Karenanya, kata Agustino, proses sterilisasi perlu dilakukan terhadap  kemasan kaleng ini dengan menggunakan pemanasan atau penyinaran UV.  “Proses ini dilakukan untuk mematikan bakteri  yang  bisa menyebabkan rusaknya makanan,” ucapnya. 

Sementara itu,  pakar teknologi pangan dari IPB, Aziz Boing Sitanggang, mengatakan BPA dalam kemasan kaleng dibutuhkan khususnya uresin epoksi untuk melaminasi kaleng guna menghindari korosi.  

Menurutnya, kecenderungan BPA bermigrasi  dari kalengnya ke bahan makanannya bisa berpotensi lebih besar dan bisa lebih kecil.  

"Tapi, seberapa besar pelepasan BPA-nya kita tidak tahu. Karena di Indonesia belum ada studi untuk meng-compare langsung dan itu perlu dikaji lagi lebih jauh,” tuturnya.  

Dia juga mengutarakan makanan kaleng itu disterilisasi komersil dengan suhu di atas 100 derajat Celcius dan dalam waktu lama atau bisa sampai satu jam.   

Disebutkan, proses migrasi BPA dari kemasan kaleng itu bisa disebabkan beberapa faktor di antaranya proses laminasi BPA-nya, PH atau tingkat keasaman produk dalam kemasan kaleng itu,  dan pindah  panas dari produk pangannya. 

 

Dia mencontohkan sarden, jamur, nenas yang dikalengkan itu beda-beda pindah panasnya saat disterilisasi, sehingga perlakuan kombinasi suhu dan waktu  pemanasannya juga berbeda-beda. 

"Ketika itu beda-beda, berarti  peluang migrasi BPA-nya juga berbeda-beda.

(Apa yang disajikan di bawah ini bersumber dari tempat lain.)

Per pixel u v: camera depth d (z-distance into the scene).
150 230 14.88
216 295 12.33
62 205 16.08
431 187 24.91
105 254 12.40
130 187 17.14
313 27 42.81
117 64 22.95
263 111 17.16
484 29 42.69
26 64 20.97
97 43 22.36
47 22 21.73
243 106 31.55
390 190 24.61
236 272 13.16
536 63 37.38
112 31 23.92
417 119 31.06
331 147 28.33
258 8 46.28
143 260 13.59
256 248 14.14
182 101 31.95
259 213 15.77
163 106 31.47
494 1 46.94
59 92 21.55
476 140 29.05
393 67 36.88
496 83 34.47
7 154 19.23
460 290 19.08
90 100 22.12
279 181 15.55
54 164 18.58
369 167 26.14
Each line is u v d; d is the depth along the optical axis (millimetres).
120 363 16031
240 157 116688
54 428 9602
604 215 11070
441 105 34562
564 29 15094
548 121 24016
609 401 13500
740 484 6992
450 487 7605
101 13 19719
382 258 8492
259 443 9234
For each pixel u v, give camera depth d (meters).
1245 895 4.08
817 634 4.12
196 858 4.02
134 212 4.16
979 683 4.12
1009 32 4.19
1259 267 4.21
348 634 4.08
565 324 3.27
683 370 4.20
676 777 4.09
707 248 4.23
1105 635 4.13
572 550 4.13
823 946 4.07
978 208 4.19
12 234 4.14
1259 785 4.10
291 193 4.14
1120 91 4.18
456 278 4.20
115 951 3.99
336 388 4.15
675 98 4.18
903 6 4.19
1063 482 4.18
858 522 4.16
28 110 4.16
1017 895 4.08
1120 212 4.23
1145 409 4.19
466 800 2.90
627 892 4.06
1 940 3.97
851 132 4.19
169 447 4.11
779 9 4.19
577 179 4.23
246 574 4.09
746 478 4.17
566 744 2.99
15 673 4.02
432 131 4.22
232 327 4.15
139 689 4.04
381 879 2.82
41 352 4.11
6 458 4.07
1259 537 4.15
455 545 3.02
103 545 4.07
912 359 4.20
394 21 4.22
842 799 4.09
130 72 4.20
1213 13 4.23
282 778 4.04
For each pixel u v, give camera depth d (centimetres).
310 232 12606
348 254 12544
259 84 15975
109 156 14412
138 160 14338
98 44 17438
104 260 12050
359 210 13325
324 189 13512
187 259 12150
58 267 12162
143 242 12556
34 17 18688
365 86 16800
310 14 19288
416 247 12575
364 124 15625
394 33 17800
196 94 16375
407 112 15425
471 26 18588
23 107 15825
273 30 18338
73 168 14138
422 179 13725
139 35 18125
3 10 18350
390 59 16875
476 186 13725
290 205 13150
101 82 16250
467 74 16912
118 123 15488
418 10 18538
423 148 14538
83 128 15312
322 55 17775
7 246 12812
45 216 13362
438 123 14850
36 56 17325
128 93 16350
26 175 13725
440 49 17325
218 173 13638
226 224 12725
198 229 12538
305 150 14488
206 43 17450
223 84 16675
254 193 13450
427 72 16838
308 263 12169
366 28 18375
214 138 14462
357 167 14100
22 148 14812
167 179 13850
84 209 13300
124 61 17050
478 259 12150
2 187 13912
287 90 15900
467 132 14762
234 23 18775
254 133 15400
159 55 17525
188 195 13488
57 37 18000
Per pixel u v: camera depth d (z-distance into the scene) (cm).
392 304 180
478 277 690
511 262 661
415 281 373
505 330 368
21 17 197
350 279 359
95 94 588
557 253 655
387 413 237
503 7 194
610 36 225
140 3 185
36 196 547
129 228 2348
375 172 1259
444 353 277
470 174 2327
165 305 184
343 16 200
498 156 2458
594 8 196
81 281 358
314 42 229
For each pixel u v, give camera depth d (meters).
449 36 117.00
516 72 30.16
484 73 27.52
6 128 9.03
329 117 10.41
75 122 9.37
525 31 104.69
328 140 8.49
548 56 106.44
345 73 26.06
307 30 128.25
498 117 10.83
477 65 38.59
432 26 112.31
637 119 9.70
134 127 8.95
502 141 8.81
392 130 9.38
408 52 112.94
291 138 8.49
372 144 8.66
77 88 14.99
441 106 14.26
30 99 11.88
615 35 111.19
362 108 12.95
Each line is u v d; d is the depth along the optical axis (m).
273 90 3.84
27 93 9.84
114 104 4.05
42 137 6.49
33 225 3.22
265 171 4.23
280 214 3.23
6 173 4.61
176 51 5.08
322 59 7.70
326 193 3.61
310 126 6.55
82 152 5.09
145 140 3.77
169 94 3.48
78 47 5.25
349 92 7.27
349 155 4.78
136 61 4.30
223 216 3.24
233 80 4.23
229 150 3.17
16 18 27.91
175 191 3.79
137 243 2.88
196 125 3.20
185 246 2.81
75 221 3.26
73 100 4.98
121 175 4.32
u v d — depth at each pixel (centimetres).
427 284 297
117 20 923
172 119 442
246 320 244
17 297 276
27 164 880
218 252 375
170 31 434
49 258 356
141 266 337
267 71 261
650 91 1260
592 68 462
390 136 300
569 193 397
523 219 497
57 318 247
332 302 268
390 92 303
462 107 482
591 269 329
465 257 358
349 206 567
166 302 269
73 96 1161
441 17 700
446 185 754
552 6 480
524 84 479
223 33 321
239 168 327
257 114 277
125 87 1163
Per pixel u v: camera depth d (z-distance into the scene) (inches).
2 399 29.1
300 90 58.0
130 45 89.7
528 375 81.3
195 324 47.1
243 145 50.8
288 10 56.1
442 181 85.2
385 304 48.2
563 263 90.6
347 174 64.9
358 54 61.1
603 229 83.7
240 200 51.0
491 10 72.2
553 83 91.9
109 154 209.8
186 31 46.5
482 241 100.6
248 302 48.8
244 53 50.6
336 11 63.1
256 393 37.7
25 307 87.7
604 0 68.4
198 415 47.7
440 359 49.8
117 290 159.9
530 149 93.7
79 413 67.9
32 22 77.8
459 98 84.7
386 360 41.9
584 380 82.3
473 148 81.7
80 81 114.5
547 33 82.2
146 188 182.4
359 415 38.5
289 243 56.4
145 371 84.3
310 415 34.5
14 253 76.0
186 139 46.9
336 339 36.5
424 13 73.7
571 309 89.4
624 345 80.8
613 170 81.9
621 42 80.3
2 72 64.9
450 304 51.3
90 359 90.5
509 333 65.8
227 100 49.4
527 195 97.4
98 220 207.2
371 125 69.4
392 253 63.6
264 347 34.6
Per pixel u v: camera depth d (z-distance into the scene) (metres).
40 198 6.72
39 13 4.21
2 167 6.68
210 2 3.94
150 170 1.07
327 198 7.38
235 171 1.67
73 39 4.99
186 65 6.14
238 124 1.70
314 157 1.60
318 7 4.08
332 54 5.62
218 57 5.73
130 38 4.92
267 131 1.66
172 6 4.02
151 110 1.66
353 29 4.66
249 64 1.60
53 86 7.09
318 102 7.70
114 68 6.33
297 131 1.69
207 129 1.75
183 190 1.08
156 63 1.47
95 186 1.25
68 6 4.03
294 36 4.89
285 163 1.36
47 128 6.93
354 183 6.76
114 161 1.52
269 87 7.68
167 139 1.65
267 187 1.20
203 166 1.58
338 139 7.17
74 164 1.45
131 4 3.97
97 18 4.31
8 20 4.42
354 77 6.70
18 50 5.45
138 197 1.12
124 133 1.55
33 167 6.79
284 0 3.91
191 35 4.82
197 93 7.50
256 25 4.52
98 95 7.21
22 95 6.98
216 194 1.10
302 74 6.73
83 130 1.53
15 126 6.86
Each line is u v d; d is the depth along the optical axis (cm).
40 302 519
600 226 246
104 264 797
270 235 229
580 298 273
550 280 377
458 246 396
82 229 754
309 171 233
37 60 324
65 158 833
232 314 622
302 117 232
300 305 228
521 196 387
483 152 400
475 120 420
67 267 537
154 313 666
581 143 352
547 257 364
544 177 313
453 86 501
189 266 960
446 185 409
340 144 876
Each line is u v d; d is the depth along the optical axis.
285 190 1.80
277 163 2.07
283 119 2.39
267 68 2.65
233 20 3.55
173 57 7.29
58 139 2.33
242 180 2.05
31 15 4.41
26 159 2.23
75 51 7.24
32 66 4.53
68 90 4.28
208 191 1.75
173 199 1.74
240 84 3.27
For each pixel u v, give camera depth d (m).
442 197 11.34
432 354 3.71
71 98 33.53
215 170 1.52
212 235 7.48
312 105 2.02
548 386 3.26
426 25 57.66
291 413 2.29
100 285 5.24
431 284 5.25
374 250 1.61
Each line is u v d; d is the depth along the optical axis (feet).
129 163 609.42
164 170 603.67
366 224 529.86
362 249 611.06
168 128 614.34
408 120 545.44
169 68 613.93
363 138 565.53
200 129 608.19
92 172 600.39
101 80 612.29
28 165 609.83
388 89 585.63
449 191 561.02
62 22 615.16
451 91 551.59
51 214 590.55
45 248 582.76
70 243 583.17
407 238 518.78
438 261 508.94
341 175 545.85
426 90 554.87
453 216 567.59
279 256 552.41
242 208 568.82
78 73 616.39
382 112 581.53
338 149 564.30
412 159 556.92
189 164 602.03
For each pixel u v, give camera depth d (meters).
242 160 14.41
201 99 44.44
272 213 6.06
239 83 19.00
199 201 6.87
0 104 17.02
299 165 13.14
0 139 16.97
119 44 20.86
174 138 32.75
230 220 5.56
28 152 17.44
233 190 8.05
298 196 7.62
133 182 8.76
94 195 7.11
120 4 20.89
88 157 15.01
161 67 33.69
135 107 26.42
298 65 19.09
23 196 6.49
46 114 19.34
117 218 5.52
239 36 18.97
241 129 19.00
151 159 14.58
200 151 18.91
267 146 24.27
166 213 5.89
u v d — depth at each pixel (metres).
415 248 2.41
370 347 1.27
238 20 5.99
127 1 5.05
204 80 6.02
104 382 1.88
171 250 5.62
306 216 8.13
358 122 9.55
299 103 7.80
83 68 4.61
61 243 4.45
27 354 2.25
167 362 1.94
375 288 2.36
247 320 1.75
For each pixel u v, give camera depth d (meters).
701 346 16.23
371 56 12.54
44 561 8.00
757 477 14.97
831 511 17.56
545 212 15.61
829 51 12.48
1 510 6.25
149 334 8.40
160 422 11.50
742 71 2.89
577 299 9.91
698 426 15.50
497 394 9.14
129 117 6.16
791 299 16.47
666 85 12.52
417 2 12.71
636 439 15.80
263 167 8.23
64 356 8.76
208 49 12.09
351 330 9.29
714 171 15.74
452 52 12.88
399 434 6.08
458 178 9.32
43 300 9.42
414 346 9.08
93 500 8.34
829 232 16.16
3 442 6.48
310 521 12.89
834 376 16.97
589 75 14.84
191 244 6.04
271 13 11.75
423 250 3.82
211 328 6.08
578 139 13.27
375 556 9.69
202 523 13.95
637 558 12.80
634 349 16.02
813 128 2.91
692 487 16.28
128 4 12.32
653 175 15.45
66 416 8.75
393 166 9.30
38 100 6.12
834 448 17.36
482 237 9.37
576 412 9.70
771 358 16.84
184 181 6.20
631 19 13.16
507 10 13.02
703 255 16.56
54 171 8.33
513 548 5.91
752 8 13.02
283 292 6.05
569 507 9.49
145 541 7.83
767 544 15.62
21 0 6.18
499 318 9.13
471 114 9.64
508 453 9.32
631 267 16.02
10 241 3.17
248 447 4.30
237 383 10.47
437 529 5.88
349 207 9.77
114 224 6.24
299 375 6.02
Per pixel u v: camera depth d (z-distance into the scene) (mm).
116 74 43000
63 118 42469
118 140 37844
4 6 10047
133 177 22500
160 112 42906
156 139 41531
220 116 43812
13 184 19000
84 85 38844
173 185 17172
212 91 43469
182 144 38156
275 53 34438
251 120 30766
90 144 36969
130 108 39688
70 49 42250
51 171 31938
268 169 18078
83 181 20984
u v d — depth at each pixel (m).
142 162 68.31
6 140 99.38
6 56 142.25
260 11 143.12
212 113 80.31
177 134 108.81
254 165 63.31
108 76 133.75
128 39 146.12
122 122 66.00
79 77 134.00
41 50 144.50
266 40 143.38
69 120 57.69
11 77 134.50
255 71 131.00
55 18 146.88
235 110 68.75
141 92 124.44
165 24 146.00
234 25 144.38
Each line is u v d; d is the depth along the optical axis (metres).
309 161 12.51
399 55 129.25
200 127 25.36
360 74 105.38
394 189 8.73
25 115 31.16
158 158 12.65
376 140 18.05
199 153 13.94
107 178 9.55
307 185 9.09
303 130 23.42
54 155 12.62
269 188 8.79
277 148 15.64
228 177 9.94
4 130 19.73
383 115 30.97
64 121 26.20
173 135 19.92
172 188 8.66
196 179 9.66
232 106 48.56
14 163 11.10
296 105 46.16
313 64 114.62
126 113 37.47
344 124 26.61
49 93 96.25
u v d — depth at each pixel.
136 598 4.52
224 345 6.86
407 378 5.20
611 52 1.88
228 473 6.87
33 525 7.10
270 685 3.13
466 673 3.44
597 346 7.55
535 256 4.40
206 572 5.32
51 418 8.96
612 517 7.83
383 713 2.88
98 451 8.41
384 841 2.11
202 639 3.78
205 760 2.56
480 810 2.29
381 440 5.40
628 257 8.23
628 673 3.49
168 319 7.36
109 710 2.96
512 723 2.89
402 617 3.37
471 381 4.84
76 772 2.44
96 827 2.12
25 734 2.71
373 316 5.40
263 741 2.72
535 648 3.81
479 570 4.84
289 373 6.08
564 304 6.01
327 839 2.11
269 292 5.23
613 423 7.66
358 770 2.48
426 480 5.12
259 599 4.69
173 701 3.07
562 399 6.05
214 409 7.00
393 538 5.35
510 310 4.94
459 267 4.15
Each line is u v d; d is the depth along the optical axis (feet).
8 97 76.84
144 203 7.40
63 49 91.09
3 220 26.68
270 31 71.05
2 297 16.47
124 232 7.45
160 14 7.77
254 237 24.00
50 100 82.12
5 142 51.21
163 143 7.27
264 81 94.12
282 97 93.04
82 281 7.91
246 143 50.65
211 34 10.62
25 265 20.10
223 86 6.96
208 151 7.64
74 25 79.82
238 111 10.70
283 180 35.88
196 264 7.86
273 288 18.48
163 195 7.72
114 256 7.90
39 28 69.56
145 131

Tapi, semakin asam bahan makanannya atau PH semakin rendah, kemungkinan besar bisa merusak laminasi epoksinya,” katanya. 

Penelitian kemasan kaleng di Universitas Stanford dan Johns Hopkins University yang dipublikasikan Environmental Research menunjukkan adanya paparan BPA ke dalam produk makanannya. 

Disebutkan, semakin banyak mengonsumsi makanan kaleng maka akan semakin berpeluang untuk seseorang terkontamiasi BPA.  

“Saya dapat makan tiga kaleng peach, orang lain bisa makan satu kaleng sup krim jamur, dan saya memiliki paparan lebih besar terkena BPA," kata pemimpin penelitian, Jennifer Hartle dari Stanford Prevention Research Center, seperti dilansir Laboratory Equipment. 

BPA merupakan senyawa kimia yang diberikan sebagai pelapis dalam kaleng makanan. Adapun senyawa ini sempat menjadi senyawa andalan dalam pembuatan kemasan, namun sifat kimia yang mirip hormon membuat bahan ini dilarang pada beberapa produk seperti botol bayi. 

Penelitian berfokus pada analisis kadar BPA dalam produk makanan kaleng dan mengukur paparan senyawa itu pada sekelompok manusia. Hartle dan tim menemukan bahwa makanan kaleng dengan BPA tinggi berpengaruh pada kandungan senyawa tersebut dalam urin manusia. 

Kandungan BPA berbeda pada masing-masing jenis makanan. Namun beberapa jenis makanan kaleng rupanya memiliki implikasi besar pada kandungan BPA dalam urin, seperti jenis sup, pasta, sayuran, dan buah.

Studi yang dilakukan Hartle sebelumnya menemukan anak-anak menjadi pihak yang paling rentan terpapar BPA. Hal ini karena makanan kaleng banyak digunakan pada menu makan siang di sekolah dan aneka jajanan lainnya. 

Meski pihak BPOM Amerika Serikat (FDA) mengizinkan penggunaan BPA dalam kadar tertentu pada kemasan kaleng, namun negara bagian California telah menempatkan senyawa itu dalam racun reproduksi wanita.  

 

"FDA tidak lagi mengizinkan BPA digunakan dalam botol bayi dan lapisan kaleng susu formula, dan mulai banyak perusahaan yang tidak menggunakan BPA. Tapi kami juga belum tau apakah senyawa pengganti BPA cukup aman digunakan," kata Hartle.